Female politicians in New Zealand
New Zealand was the first country where women gained the right to vote. That happened in 1893 and its parliament is now fifth highest in the world for women’s representation, at 48.3%.
“Women’s increasing representation in parliament was the result of organized pressure by women during the 1970s and 1980s, as well as electoral change,” according to New Zealand’s official encyclopaedia, Te Ara. “Women’s political-party and non-party organizations worked hard to get more women recruited as candidates and moved up the party ranks. New Zealand’s shift to a mixed-member proportional electoral system, in which nearly half of MPs are elected on party lists, also worked in favour of women (and other previously marginalized groups).”

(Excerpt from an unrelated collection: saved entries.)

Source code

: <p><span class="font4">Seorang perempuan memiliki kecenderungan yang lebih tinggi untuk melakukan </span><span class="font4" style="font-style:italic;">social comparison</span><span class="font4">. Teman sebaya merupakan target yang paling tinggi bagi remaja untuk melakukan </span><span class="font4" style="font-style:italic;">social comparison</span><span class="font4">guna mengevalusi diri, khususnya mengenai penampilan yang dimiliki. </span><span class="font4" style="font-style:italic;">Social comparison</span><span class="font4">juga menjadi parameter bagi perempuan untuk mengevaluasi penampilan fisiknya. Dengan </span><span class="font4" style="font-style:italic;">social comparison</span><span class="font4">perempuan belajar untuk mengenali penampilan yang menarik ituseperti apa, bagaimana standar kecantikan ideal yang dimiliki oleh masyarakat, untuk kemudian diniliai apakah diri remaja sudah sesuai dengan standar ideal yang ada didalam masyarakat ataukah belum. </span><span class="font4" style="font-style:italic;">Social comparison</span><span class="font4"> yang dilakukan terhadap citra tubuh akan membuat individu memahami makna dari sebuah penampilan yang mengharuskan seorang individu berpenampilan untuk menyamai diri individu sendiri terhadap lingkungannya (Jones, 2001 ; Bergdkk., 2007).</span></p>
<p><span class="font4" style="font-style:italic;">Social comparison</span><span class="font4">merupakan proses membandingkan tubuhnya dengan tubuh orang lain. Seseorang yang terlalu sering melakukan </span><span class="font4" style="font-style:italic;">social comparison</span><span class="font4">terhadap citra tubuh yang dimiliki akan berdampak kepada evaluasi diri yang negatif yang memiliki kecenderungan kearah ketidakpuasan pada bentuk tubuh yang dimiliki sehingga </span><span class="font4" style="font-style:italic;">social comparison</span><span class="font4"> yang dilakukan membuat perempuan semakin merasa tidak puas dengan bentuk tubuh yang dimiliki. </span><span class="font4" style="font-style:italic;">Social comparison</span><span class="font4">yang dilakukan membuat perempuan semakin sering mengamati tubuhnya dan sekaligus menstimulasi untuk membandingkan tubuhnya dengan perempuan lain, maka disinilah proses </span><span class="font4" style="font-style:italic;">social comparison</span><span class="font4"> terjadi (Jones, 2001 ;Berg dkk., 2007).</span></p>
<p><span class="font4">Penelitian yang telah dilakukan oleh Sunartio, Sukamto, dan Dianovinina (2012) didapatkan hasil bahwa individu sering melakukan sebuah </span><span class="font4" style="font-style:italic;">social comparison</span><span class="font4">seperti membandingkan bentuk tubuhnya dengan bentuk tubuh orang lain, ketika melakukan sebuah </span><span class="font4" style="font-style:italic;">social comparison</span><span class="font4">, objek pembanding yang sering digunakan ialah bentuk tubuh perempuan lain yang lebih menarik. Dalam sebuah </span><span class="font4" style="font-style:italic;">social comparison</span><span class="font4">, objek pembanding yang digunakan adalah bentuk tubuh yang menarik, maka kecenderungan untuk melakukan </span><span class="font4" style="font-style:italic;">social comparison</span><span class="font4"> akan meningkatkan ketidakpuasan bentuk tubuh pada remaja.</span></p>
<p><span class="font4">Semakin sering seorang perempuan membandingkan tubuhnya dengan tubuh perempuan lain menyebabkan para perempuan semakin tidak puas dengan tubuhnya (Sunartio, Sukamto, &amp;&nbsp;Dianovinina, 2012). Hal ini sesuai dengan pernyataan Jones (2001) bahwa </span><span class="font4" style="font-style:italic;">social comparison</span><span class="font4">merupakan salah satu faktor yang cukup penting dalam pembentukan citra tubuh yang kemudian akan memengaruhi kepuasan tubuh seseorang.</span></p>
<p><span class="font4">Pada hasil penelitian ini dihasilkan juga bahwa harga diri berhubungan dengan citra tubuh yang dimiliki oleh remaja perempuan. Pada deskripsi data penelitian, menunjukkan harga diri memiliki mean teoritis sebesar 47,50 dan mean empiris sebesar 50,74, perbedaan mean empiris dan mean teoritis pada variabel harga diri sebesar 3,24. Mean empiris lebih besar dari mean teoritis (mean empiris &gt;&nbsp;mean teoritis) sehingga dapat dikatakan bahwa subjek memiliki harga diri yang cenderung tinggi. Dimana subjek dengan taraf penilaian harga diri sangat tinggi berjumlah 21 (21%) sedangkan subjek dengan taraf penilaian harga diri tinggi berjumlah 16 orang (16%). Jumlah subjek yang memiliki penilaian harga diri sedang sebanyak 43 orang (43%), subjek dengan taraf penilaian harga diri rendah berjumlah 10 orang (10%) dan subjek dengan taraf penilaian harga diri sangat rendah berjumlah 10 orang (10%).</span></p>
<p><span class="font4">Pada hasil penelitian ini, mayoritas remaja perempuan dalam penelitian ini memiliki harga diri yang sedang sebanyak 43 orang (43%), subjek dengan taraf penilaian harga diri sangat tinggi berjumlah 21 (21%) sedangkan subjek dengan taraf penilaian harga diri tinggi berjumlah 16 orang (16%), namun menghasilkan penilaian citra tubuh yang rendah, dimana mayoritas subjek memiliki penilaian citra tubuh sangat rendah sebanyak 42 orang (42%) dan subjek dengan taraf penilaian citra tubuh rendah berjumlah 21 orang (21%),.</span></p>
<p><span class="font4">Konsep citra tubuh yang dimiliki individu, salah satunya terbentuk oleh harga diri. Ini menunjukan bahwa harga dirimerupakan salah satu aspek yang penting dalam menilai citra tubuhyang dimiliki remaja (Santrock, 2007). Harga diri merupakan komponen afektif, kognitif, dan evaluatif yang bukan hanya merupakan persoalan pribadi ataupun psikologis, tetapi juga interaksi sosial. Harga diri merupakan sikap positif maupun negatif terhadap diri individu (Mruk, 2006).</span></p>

New Zealand has had three female Prime Ministers, including Jacinda Ardern who, in 2018, became only the second elected world leader to give birth while in office (the first was Pakistan’s Prime Minister Benazir Bhutto, in 1990). When she faced questions over her plans to combine motherhood with a high-flying career, she firmly rebutted them all. “It is totally unacceptable in 2017 to say that women should have to answer that question in the workplace,” she told one TV host.
As New Zealand’s Ministry of Social Development points out: “The representation of women in government can be seen as an indicator of political representation more generally.”
Mexico’s mission for gender equality
Mexico’s parliament achieved gender parity in 2018 in what became dubbed “the year of the woman” in the country.
“Gender parity electoral laws, leaders who value women's inclusion, and fierce women who have propelled Mexico's gender equality movement forward have altogether helped realize the major strides in women's representation, especially since the turn of the century,” says think tank the Wilson Center.
Mexico altered its constitution in 2014 to enforce gender parity in its federal and state congresses.
Over in the UK, meanwhile, men outnumber women by a ratio of 2:1 in elected office, and the 50:50 Parliament initiative is calling for work to be done to change that.
“At the rate we’re going, it will take another 40 years before we have gender balance in our elected body, which is shocking,” 50:50 Parliament’s Founder and Director, Frances Scott, told the World Economic Forum.
“Representation shapes policy. Diversity leads to better decision-making and, as [IMF Head] Christine Lagarde said, it leads to less risky decision-making. In her opinion, there might not have been a financial crisis if we'd had more women on boards.”
Obstacles remain on the road to gender equality
Pledges and political progress are causes for optimism, but there is still much work to do on the ground – and in areas outside politics.
India scores only 36.7% for gender parity in economic participation and opportunity in the Forum’s Global Gender Gap Report 2023. “On the one hand, there are upticks in parity in wages and income; on the other hand, the shares of women in senior positions and technical roles have dropped slightly since the last edition,” the report notes.
Rwanda has work to do in educational attainment, the report shows, ranking 110th in the world – far below its leading position on women’s representation in parliament.
For Mexico, there is “persistent gender disparity in labour-force participation (57.6%), and women’s estimated earned income is only 52.3% of that of men,” the Forum points out.
Progress still needs to be made on gender parity and getting more women into positions of power. Legislation is critical to helping correct some of these imbalances, as many countries are realizing. But attitudes need to change too – seeing more women in leadership roles is one way to do that.